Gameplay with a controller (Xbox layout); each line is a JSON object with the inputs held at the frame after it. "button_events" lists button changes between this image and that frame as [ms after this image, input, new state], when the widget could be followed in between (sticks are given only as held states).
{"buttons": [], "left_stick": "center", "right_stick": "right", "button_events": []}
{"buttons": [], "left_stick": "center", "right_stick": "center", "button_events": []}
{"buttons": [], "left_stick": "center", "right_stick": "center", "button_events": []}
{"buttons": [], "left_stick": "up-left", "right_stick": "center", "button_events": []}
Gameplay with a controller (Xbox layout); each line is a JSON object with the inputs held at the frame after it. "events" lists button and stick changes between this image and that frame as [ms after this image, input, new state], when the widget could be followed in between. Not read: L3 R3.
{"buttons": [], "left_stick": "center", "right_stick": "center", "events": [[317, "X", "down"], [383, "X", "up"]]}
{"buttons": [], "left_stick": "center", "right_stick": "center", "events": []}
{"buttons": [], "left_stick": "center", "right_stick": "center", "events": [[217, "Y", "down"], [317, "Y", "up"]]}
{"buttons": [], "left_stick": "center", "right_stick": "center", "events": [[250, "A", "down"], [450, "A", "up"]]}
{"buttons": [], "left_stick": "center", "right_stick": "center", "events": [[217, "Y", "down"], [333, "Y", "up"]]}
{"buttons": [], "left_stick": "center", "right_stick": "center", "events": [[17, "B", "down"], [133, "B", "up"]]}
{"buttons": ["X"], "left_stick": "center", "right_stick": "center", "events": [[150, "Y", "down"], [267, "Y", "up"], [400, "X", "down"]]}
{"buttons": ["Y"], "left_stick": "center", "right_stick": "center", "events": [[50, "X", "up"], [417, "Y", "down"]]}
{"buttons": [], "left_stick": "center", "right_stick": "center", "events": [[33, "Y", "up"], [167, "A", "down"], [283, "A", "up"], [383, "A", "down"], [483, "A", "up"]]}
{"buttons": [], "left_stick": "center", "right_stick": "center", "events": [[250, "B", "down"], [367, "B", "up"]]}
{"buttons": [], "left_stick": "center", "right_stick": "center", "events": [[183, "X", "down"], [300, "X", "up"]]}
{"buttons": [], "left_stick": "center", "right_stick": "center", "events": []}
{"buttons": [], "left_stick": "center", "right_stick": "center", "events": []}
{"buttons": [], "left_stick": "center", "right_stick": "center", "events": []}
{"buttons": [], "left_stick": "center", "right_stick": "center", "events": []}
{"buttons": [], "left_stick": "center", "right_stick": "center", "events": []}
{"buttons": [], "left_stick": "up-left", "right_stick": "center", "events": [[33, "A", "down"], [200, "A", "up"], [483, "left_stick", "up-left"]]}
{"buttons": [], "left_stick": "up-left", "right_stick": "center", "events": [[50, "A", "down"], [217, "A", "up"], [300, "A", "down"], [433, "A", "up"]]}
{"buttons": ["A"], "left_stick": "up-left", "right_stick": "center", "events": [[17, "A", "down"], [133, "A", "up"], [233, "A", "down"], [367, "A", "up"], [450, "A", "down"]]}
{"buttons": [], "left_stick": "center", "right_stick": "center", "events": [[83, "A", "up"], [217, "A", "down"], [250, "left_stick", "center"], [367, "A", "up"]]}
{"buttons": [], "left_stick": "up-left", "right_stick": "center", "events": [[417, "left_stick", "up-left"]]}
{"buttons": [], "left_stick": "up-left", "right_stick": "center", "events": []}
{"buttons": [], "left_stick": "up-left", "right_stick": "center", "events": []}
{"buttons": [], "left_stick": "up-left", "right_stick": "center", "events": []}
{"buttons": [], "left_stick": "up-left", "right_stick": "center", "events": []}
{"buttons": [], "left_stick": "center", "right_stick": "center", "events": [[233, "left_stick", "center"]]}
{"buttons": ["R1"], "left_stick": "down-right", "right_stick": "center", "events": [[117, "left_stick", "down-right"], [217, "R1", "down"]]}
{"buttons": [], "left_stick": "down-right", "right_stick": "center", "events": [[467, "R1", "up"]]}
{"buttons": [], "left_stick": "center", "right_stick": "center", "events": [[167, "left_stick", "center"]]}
----------
Problem to work on:
Can you write out the lines above, from the first one through the one containing "read: L3 R3.", exactly as they appear and nothing more?

Exercise solution:
Gameplay with a controller (Xbox layout); each line is a JSON object with the inputs held at the frame after it. "button_events" lists button changes between this image and that frame as [ms after this image, input, new state], when the widget could be followed in between (sticks are given only as held states).
{"buttons": [], "left_stick": "center", "right_stick": "right", "button_events": []}
{"buttons": [], "left_stick": "center", "right_stick": "center", "button_events": []}
{"buttons": [], "left_stick": "center", "right_stick": "center", "button_events": []}
{"buttons": [], "left_stick": "up-left", "right_stick": "center", "button_events": []}
Gameplay with a controller (Xbox layout); each line is a JSON object with the inputs held at the frame after it. "events" lists button and stick changes between this image and that frame as [ms after this image, input, new state], when the widget could be followed in between. Not read: L3 R3.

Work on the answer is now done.